> **Problem to work on**: Select from the data all lines with the word "الکساندرایت".

··· Material for the task

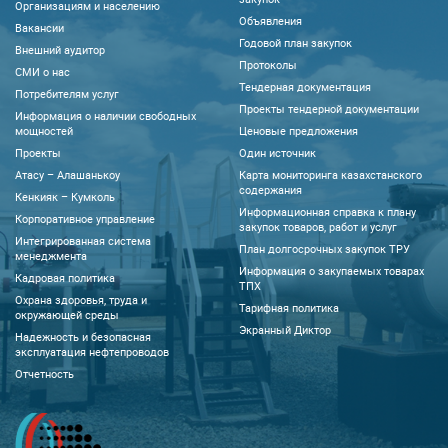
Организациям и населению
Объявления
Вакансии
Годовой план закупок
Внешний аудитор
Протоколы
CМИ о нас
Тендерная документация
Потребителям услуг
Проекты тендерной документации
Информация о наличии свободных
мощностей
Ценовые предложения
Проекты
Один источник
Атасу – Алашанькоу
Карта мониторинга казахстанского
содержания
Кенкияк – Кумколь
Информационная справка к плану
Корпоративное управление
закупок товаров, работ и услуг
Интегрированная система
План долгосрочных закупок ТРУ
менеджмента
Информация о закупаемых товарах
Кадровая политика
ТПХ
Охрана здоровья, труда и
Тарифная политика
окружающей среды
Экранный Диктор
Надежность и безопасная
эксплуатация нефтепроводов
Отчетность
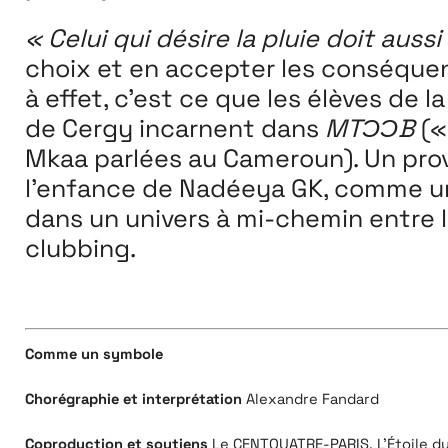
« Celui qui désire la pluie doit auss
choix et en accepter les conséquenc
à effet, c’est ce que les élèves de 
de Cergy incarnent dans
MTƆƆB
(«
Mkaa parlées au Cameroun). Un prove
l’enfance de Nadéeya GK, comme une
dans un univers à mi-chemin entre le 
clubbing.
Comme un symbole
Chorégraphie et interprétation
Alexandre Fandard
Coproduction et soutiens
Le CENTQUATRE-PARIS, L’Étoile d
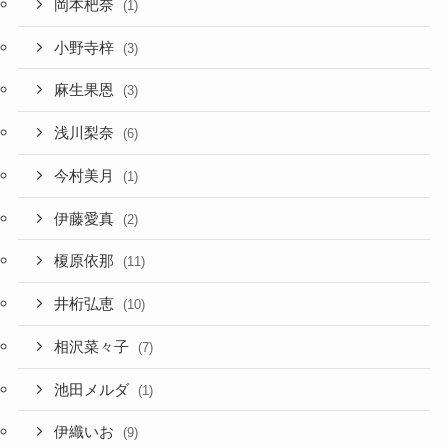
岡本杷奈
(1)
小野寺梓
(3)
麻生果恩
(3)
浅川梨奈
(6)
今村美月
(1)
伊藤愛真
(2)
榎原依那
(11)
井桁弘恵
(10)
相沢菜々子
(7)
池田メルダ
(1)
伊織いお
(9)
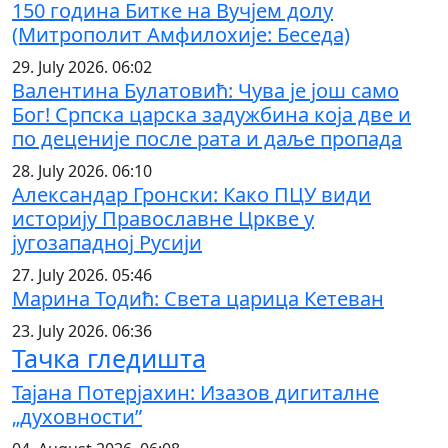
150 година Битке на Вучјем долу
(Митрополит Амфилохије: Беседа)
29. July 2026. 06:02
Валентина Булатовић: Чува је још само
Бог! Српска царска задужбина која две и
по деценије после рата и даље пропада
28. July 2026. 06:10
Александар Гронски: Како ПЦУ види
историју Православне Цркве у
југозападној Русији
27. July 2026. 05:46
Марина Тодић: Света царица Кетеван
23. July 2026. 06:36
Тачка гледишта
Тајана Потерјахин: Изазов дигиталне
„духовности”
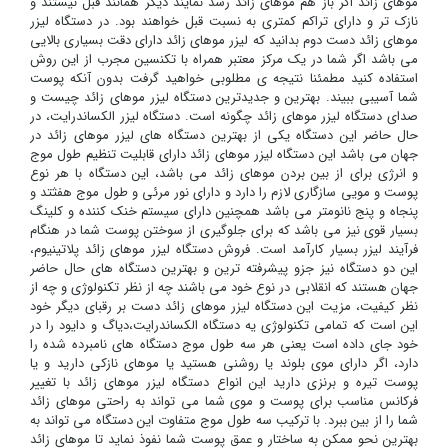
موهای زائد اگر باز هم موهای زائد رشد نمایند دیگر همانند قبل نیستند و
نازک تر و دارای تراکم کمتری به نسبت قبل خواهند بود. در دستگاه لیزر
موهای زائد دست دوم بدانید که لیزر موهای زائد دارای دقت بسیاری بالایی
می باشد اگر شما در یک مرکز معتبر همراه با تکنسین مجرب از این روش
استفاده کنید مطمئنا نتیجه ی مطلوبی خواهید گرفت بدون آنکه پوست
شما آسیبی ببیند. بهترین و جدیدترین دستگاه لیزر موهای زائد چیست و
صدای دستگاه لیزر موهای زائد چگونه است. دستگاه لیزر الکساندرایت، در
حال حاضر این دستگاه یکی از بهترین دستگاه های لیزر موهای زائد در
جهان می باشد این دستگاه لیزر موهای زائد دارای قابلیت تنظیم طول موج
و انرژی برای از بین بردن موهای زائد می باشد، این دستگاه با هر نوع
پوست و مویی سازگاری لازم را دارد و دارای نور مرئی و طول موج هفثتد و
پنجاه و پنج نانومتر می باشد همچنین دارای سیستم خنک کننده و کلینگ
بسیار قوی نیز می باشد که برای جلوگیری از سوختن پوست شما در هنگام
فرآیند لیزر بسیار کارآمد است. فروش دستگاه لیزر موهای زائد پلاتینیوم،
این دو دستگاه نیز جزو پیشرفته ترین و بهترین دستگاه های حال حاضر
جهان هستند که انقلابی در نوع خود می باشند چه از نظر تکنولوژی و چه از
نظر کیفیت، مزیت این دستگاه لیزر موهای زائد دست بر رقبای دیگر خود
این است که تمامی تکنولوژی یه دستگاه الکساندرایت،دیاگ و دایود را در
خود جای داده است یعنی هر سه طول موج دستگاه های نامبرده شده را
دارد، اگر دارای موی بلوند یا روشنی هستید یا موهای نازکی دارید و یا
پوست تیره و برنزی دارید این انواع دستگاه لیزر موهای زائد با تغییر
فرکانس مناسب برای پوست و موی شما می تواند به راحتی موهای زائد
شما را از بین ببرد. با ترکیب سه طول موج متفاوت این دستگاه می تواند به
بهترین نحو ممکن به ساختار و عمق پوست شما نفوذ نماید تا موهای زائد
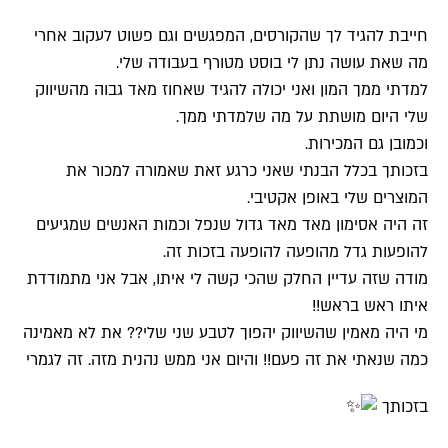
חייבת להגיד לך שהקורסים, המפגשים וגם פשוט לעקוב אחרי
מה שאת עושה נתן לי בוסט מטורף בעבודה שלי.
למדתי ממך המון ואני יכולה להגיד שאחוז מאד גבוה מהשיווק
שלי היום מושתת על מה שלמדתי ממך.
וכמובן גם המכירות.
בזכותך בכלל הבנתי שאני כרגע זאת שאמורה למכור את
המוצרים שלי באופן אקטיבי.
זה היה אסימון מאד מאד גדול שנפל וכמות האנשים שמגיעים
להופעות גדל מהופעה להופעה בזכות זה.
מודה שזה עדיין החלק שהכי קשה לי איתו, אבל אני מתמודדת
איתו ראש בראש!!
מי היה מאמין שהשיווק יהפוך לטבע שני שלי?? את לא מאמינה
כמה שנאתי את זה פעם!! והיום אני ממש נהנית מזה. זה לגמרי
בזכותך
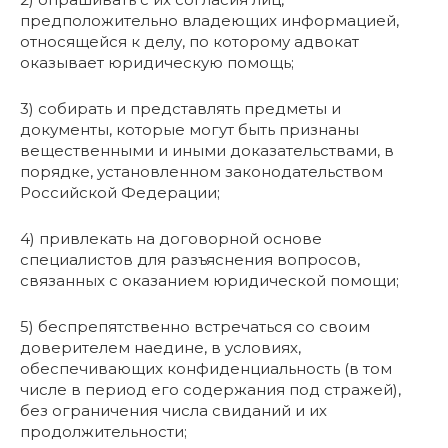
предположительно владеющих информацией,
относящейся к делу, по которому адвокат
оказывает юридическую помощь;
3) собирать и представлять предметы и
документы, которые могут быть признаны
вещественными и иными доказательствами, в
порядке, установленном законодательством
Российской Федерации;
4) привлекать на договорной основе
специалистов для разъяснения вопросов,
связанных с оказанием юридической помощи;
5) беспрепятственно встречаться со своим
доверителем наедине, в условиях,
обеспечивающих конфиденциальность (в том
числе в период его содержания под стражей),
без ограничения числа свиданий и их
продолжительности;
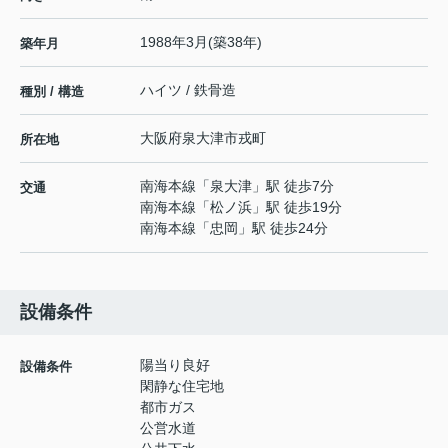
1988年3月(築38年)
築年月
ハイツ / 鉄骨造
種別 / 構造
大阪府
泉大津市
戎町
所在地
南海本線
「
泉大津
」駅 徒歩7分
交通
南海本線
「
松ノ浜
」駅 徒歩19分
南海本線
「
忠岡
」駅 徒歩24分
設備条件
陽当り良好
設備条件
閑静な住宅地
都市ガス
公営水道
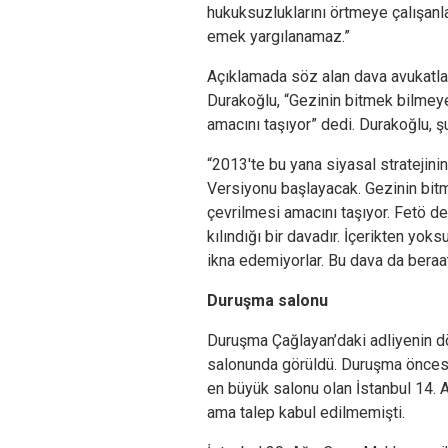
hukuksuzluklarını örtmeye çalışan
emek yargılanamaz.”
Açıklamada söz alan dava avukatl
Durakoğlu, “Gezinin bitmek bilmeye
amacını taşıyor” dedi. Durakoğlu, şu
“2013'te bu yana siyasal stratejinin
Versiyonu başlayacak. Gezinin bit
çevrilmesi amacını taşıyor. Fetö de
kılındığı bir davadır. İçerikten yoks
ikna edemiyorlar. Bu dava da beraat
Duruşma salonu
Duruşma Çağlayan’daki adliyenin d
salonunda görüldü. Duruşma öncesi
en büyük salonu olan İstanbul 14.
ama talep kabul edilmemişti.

······

> **Task output**:
صدای دستگاه لیزر موهای زائد چگونه است. دستگاه لیزر الکساندرایت، در
این است که تمامی تکنولوژی یه دستگاه الکساندرایت،دیاگ و دایود را در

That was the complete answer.